The rites of religion and the outward observances of piety should be in accordance with the public peace and well-being, and should therefore be determined by the sovereign power alone. I speak here only of the outward observances of piety and the external rites of religion, not of piety, itself, nor of the inward worship of God, nor the means by which the mind is inwardly led to do homage to God in singleness of heart.

Moreover, Nadler says, “Spinoza does not support the absolute freedom of speech. He explicitly states that the expression of seditious ideas is not to be tolerated by the sovereign. There’s to be no protection for speech that advocates the overthrow of the government, disobedience to its laws, or harm to fellow citizens.” Citizens should be free to argue for repeal of laws, but that’s about it; they may not rebel or even express ideas that implicitly call for rebellion because it would undermine the social contract and peace. Nadler acknowledges that, despite Spinoza’s definition of seditious beliefs, the vagueness of that phrase and his notion of implicitly inciting rebellion properly trouble civil libertarians.
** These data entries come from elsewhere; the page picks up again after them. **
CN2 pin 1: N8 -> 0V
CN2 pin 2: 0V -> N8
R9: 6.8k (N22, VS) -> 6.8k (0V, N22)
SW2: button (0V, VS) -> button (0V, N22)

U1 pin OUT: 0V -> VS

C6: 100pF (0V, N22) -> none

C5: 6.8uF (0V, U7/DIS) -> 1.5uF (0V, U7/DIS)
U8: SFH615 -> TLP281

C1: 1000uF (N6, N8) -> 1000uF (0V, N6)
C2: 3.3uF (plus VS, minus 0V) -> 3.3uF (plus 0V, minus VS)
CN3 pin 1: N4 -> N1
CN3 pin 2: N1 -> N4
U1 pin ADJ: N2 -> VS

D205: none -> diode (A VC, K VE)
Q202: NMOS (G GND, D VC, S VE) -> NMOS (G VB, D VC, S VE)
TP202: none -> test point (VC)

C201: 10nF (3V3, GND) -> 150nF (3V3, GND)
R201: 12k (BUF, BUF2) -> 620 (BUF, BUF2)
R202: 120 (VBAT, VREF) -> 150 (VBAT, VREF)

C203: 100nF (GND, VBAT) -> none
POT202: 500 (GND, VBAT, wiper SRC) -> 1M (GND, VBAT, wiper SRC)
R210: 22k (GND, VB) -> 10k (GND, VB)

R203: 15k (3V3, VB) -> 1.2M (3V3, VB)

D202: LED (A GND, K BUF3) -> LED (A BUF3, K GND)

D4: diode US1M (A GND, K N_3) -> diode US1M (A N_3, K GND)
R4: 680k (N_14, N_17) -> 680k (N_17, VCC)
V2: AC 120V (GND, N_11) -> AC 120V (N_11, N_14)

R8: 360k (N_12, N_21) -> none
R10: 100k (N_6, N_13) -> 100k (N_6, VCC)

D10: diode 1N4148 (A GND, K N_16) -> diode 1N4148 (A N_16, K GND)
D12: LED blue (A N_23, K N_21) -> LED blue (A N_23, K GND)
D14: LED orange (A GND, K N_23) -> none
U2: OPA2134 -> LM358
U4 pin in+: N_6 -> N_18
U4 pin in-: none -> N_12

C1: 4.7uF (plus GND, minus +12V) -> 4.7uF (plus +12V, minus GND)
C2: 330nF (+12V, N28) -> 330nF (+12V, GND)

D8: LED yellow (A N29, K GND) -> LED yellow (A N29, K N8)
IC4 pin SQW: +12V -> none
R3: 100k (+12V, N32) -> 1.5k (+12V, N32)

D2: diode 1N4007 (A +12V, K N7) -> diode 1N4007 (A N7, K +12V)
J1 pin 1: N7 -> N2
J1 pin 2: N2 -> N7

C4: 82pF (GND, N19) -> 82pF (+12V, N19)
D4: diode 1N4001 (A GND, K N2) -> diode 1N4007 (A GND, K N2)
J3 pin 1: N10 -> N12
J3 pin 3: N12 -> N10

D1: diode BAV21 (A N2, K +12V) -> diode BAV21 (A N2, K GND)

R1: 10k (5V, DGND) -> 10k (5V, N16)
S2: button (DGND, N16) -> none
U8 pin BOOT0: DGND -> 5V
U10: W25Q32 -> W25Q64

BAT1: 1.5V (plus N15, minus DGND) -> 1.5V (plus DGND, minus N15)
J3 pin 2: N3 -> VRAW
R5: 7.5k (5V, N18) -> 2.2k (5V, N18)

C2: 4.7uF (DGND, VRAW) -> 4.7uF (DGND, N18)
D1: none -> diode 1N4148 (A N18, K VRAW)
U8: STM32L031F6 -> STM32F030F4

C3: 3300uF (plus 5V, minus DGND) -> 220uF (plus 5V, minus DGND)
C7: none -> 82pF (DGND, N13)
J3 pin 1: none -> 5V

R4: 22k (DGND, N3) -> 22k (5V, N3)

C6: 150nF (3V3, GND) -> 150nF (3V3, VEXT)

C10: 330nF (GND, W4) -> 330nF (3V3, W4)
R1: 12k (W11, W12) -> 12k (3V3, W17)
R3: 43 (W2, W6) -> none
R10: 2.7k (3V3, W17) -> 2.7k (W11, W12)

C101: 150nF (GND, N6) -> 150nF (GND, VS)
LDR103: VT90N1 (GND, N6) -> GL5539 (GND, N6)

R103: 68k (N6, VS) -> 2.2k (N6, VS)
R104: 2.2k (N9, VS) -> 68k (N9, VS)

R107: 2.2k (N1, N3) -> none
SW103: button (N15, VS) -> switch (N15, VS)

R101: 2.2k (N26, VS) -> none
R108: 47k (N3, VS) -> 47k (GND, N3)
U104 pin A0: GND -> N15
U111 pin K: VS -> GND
Nevertheless, Spinoza ends his treatise on a high note: “The safest way for a state is to lay down the rule that religion is comprised solely in the exercise of charity and justice, and that the rights of rulers in sacred, no less than in secular matters, should merely have to do with actions, but that every man should think what he likes and say what he thinks.” Not bad for 1677.

Spinoza knew he was entirely free in the world’s freest state. (Friends had been persecuted by the state for their ideas.) Besides not putting his name on the book, which was written in Latin rather than the vernacular, he wrote in his final paragraph:

It remains only to call attention to the fact that I have written nothing which I do not most willingly submit to the examination and approval of my country’s rulers; and that I am willing to retract anything which they shall decide to be repugnant to the laws, or prejudicial to the public good. I know that I am a man, and as a man liable to error, but against error I have taken scrupulous care, and have striven to keep in entire accordance with the laws of my country, with loyalty, and with morality.

Whatever his limits, we have much to learn from and admire about Spinoza, especially these days.